━━━━━ Dataset records
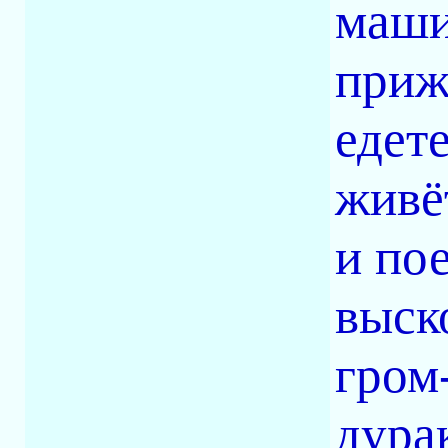
маши
приж
едет
живё
и по
выск
гром-
дурак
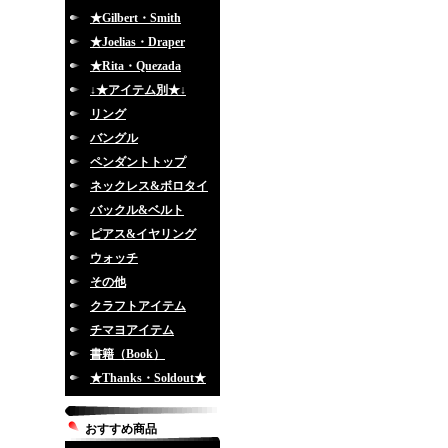
★Gilbert・Smith
★Joelias・Draper
★Rita・Quezada
↓★アイテム別★↓
リング
バングル
ペンダントトップ
ネックレス&ボロタイ
バックル&ベルト
ピアス&イヤリング
ウォッチ
その他
クラフトアイテム
チマヨアイテム
書籍（Book）
★Thanks・Soldout★
おすすめ商品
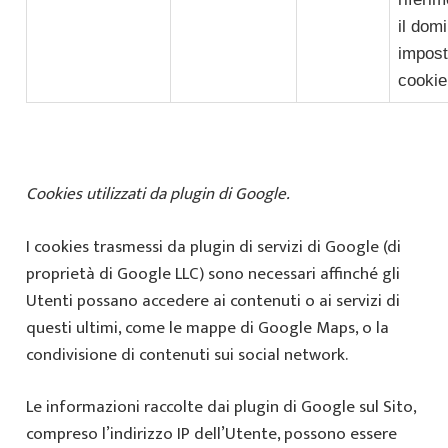
il dom
imposta
cookie
Cookies utilizzati da plugin di Google.
I cookies trasmessi da plugin di servizi di Google (di
proprietà di Google LLC) sono necessari affinché gli
Utenti possano accedere ai contenuti o ai servizi di
questi ultimi, come le mappe di Google Maps, o la
condivisione di contenuti sui social network.
Le informazioni raccolte dai plugin di Google sul Sito,
compreso l’indirizzo IP dell’Utente, possono essere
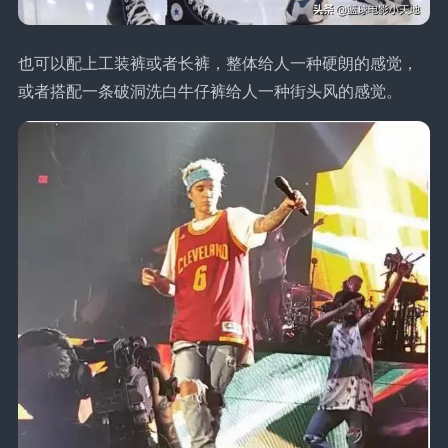
也可以配上工装裤或者长裤，整体给人一种硬朗的感觉，
或者搭配一条破洞洗白牛仔裤给人一种街头风的感觉。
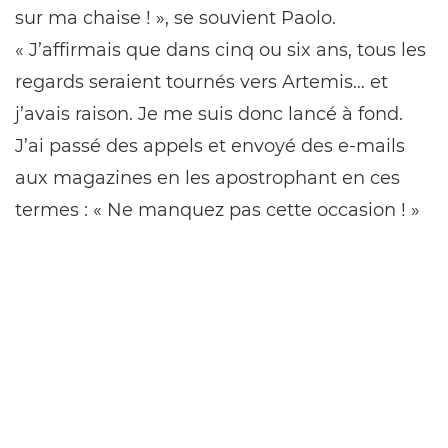
sur ma chaise ! », se souvient Paolo.
« J’affirmais que dans cinq ou six ans, tous les
regards seraient tournés vers Artemis… et
j’avais raison. Je me suis donc lancé à fond.
J’ai passé des appels et envoyé des e-mails
aux magazines en les apostrophant en ces
termes : « Ne manquez pas cette occasion ! »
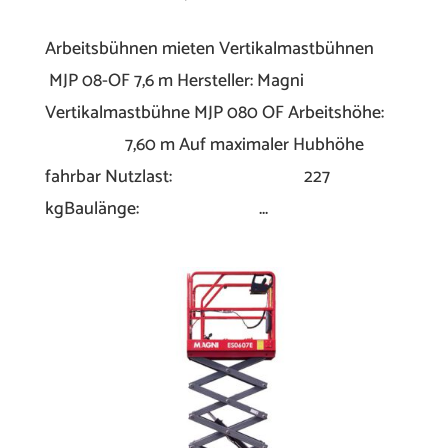
Arbeitsbühnen mieten Vertikalmastbühnen
MJP 08-OF 7,6 m Hersteller: Magni
Vertikalmastbühne MJP 080 OF Arbeitshöhe:
7,60 m Auf maximaler Hubhöhe
fahrbar Nutzlast: 227
kgBaulänge: ...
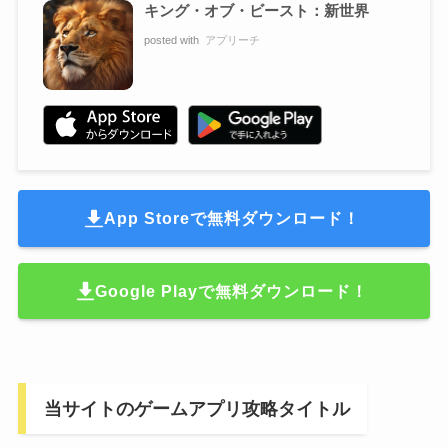
キング・オブ・ビースト：新世界
posted with
アプリーチ
App Storeで無料ダウンロード！
Google Playで無料ダウンロード！
当サイトのゲームアプリ攻略タイトル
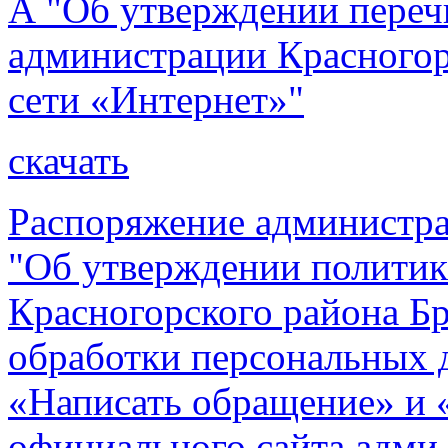
А "Об утверждении переч
администрации Красногор
сети «Интернет»"
скачать
Распоряжение администра
"Об утверждении полити
Красногорского района Б
обработки персональных 
«Написать обращение» и 
официального сайта адми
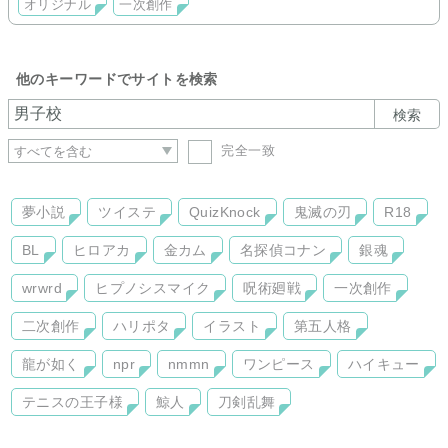
オリジナル
一次創作
他のキーワードでサイトを検索
検索
完全一致
夢小説
ツイステ
QuizKnock
鬼滅の刃
R18
BL
ヒロアカ
金カム
名探偵コナン
銀魂
wrwrd
ヒプノシスマイク
呪術廻戦
一次創作
二次創作
ハリポタ
イラスト
第五人格
龍が如く
npr
nmmn
ワンピース
ハイキュー
テニスの王子様
鯨人
刀剣乱舞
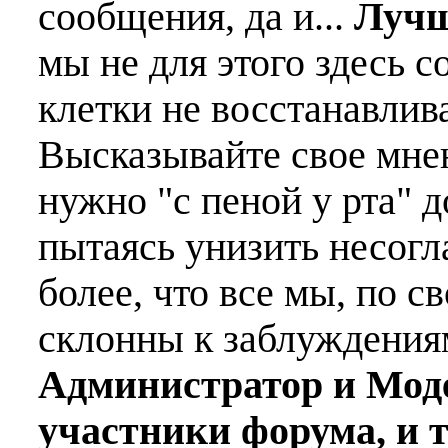
сообщения, да и...
Лучш
мы не для этого здесь с
клетки не восстанавлива
Высказывайте свое мне
нужно "с пеной у рта" д
пытаясь унизить несогл
более, что все мы, по с
склонны к заблуждения
Администратор и Мод
участники форума, и 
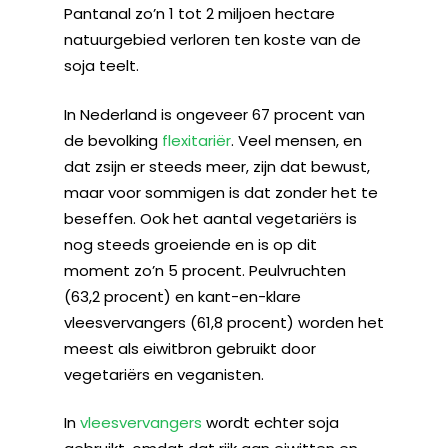
Pantanal zo’n 1 tot 2 miljoen hectare
natuurgebied verloren ten koste van de
soja teelt.
In Nederland is ongeveer 67 procent van
de bevolking
flexitariër
. Veel mensen, en
dat zsijn er steeds meer, zijn dat bewust,
maar voor sommigen is dat zonder het te
beseffen. Ook het aantal vegetariërs is
nog steeds groeiende en is op dit
moment zo’n 5 procent. Peulvruchten
(63,2 procent) en kant-en-klare
vleesvervangers (61,8 procent) worden het
meest als eiwitbron gebruikt door
vegetariërs en veganisten.
In
vleesvervangers
wordt echter soja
━━━━━━━━━━
● Job item: Reproduce nothing but the lines from the line containing "официального сайта адми" through the last line of the data above, exactly as written and without pictures.

● Result below:
официального сайта адми
オリジナル
一次創作
他のキーワードでサイトを検索
検索
完全一致
夢小説
ツイステ
QuizKnock
鬼滅の刃
R18
BL
ヒロアカ
金カム
名探偵コナン
銀魂
wrwrd
ヒプノシスマイク
呪術廻戦
一次創作
二次創作
ハリポタ
イラスト
第五人格
龍が如く
npr
nmmn
ワンピース
ハイキュー
テニスの王子様
鯨人
刀剣乱舞
сообщения, да и...
Лучш
мы не для этого здесь с
клетки не восстанавлива
Высказывайте свое мне
нужно "с пеной у рта" д
пытаясь унизить несогл
более, что все мы, по с
склонны к заблуждения
Администратор и Мод
участники форума, и 
Pantanal zo’n 1 tot 2 miljoen hectare
natuurgebied verloren ten koste van de
soja teelt.
In Nederland is ongeveer 67 procent van
de bevolking
flexitariër
. Veel mensen, en
dat zsijn er steeds meer, zijn dat bewust,
maar voor sommigen is dat zonder het te
beseffen. Ook het aantal vegetariërs is
nog steeds groeiende en is op dit
moment zo’n 5 procent. Peulvruchten
(63,2 procent) en kant-en-klare
vleesvervangers (61,8 procent) worden het
meest als eiwitbron gebruikt door
vegetariërs en veganisten.
In
vleesvervangers
wordt echter soja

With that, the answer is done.